• **INSTRUCTIONS FOR THE TASK**
Please return every line in the following data that includes the string "clojure".

• **DATA FOR THIS EXERCISE**

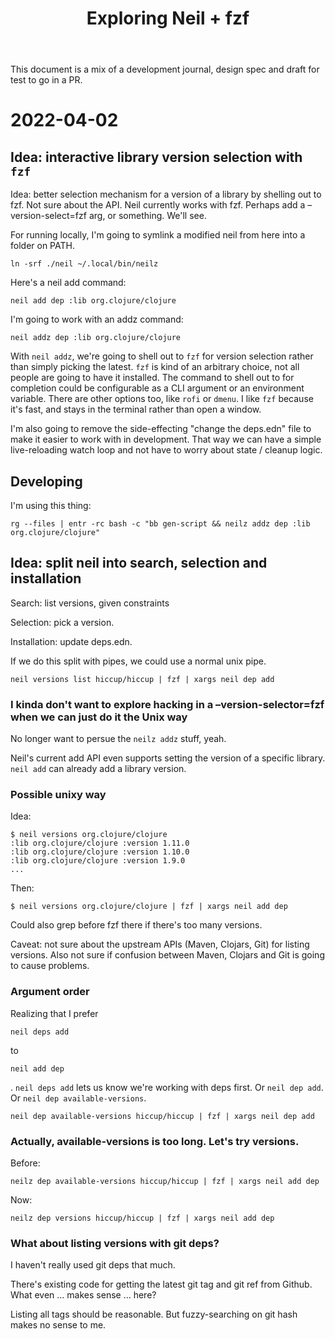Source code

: #+TITLE: Exploring Neil + fzf

This document is a mix of a development journal, design spec and draft for test
to go in a PR.

* 2022-04-02
** Idea: interactive library version selection with =fzf=
Idea: better selection mechanism for a version of a library by shelling out to
fzf. Not sure about the API. Neil currently works with fzf. Perhaps add a
--version-select=fzf arg, or something. We'll see.

For running locally, I'm going to symlink a modified neil from here into a
folder on PATH.

#+begin_src
ln -srf ./neil ~/.local/bin/neilz
#+end_src

Here's a neil add command:

#+begin_src
neil add dep :lib org.clojure/clojure
#+end_src

I'm going to work with an addz command:

#+begin_src
neil addz dep :lib org.clojure/clojure
#+end_src

With =neil addz=, we're going to shell out to =fzf= for version selection rather
than simply picking the latest. =fzf= is kind of an arbitrary choice, not all
people are going to have it installed. The command to shell out to for
completion could be configurable as a CLI argument or an environment variable.
There are other options too, like =rofi= or =dmenu=. I like =fzf= because it's
fast, and stays in the terminal rather than open a window.

I'm also going to remove the side-effecting "change the deps.edn" file to make
it easier to work with in development. That way we can have a simple
live-reloading watch loop and not have to worry about state / cleanup logic.
** Developing
I'm using this thing:

#+begin_src
rg --files | entr -rc bash -c "bb gen-script && neilz addz dep :lib org.clojure/clojure"
#+end_src
** Idea: split neil into search, selection and installation
Search: list versions, given constraints

Selection: pick a version.

Installation: update deps.edn.

If we do this split with pipes, we could use a normal unix pipe.

#+begin_src
neil versions list hiccup/hiccup | fzf | xargs neil dep add
#+end_src
*** I kinda don't want to explore hacking in a --version-selector=fzf when we can just do it the Unix way
No longer want to persue the =neilz addz= stuff, yeah.

Neil's current add API even supports setting the version of a specific library.
=neil add= can already add a library version.
*** Possible unixy way
Idea:

#+begin_src
  $ neil versions org.clojure/clojure
  :lib org.clojure/clojure :version 1.11.0
  :lib org.clojure/clojure :version 1.10.0
  :lib org.clojure/clojure :version 1.9.0
  ...
#+end_src

Then:

#+begin_src
  $ neil versions org.clojure/clojure | fzf | xargs neil add dep
#+end_src

Could also grep before fzf there if there's too many versions.

Caveat: not sure about the upstream APIs (Maven, Clojars, Git) for listing
versions. Also not sure if confusion between Maven, Clojars and Git is going to
cause problems.
*** Argument order
Realizing that I prefer

#+begin_src
  neil deps add
#+end_src

to

#+begin_src
  neil add dep
#+end_src

. =neil deps add= lets us know we're working with deps first. Or =neil dep add=.
Or =neil dep available-versions=.

#+begin_src
  neil dep available-versions hiccup/hiccup | fzf | xargs neil dep add
#+end_src
*** Actually, available-versions is too long. Let's try versions.
Before:

#+begin_src
  neilz dep available-versions hiccup/hiccup | fzf | xargs neil add dep
#+end_src

Now:

#+begin_src
  neilz dep versions hiccup/hiccup | fzf | xargs neil add dep
#+end_src
*** What about listing versions with git deps?
I haven't really used git deps that much.

There's existing code for getting the latest git tag and git ref from Github.
What even ... makes sense ... here?

Listing all tags should be reasonable. But fuzzy-searching on git hash makes no
sense to me.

• **REPLY**
neil add dep :lib org.clojure/clojure
neil addz dep :lib org.clojure/clojure
rg --files | entr -rc bash -c "bb gen-script && neilz addz dep :lib org.clojure/clojure"
  $ neil versions org.clojure/clojure
  :lib org.clojure/clojure :version 1.11.0
  :lib org.clojure/clojure :version 1.10.0
  :lib org.clojure/clojure :version 1.9.0
  $ neil versions org.clojure/clojure | fzf | xargs neil add dep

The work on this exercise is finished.